Image we want to predict the mode of transportation between UALR and UAMS, which are about 3.1 miles apart.
We start with 100 training samples for each class. The machine learning algorithm is on trained by giving two time point, i.e. starting time and finishing time, takes 23 minutes on bike. To get to the classroom it takes another 5 minutes. For our machine learning algorithm for something to be of the class "bike" it the travel needs to take at least 23 minutes. So we can expect a normal distribution peaking at 28 minutes (+/- 5 min)
When traveling by car it only takes 9 min + 5 min parking. To be of class "car" travel time must be at least 14 min, peak around 19 min and have upper extreme of 24 min.
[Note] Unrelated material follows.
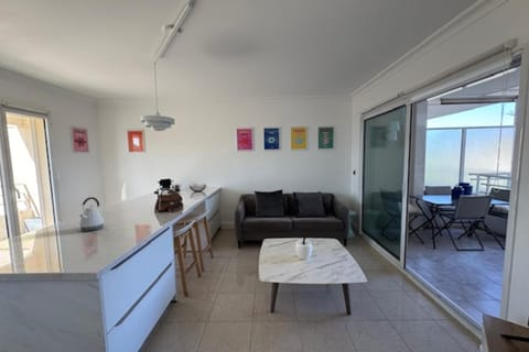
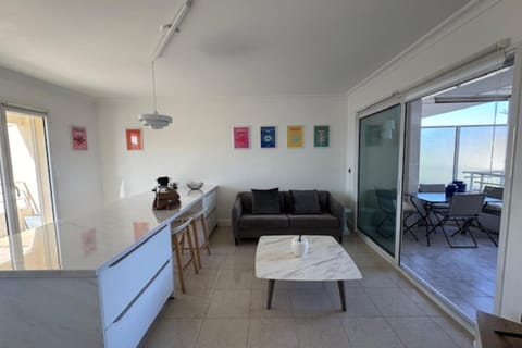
- kettle [78,196,106,232]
Only if our interval is between 23-24 min our model may predict wrong.
2.) Automatic prediction of new classes/clusters using machine learning.
After having trained it on 100 samples I give it the rule that anything outside the range of the class "bike" or "car" must not be assigned to either class but is a new class instead.
2.1.) Examples for training that allows independent class discoveries using machine learning.
Walking takes 65 min +/-10 min, i.e. range: 55-75 min. The machine learning algorithm cannot classify but must conclude that it discovered a new class of transportation, i.e. walking. The distribution peak should be at 65 min. We must tell our machine learning algorithm that it has just discovered a new class, i.e. mode of transportation other than "car" and "bike". Thus, if a similar situation arises again our algorithm can discover new classes on its own.
2.2.) Introducing a fourth class, i.e. bussing
Taking the bus takes 56 min. The range is 56 min to 116 min peaking at 86, having two local maxima at 66 and 106 minutes if the bus goes every 20 minutes. Based on this distribution the machine learning algorithm should be able to distinguish between walking and bussing given intervals that resulted from the same mode of transportation.
Can the machine learning algorithm conclude that "bussing" is influenced by a periodic features equals the time difference between neighboring extremes, which n our case is causes by the busses running every 20 min. This should separate bussing more from the other transportation options than they differ from one another.
2.3.) Recap of the 4 classes based on the the time interval between starting and arriving only.
Our machine learning model can now distinguish between the following four classes.
For our machine learning algorithm the world looks as described below. It has no concept of bussing, driving, walking or biking.
2.3.1) to be of the class car the interval must be between 14 and 24 min forming a normal distribution around 19
to be of class bike: range 23-33 min with normal distribution around 28 min
2.3.2. )to be of class walking: range: 55-75 min with normal distribution around 65 min
2.3.3.) to be of class bus: range 56-116 min with trimodal distribution with global maximum at 86 min and two local maxima at 76 and 106 minutes given that busses come every 20 min..
2.3.4.) to be of the class biking it forms a normal distribution around 33 minutes ranging from 28 to 38 minutes.
2.4.) Learning a new transportation class on its own, i.e. taxi
If I take a taxi I save 5 minutes because no time needs to be spent on parking. This would result in an interval from 9-19 min, with normal distribution around 14 min. The machine learning algorithm should define it as a new mode of transportation because its outside the range of the other four transportation classes for which it has training samples. Based on this training our machine learning algorithm should not be able to correctly decide whether a series of travel intervals fit an any of the 5 classes or if its a new transportation mode discovery.
I want to draw the distributions in R or Python to help people understand machine learning.
The aim is to use machine learning for new discoveries of classes and concepts.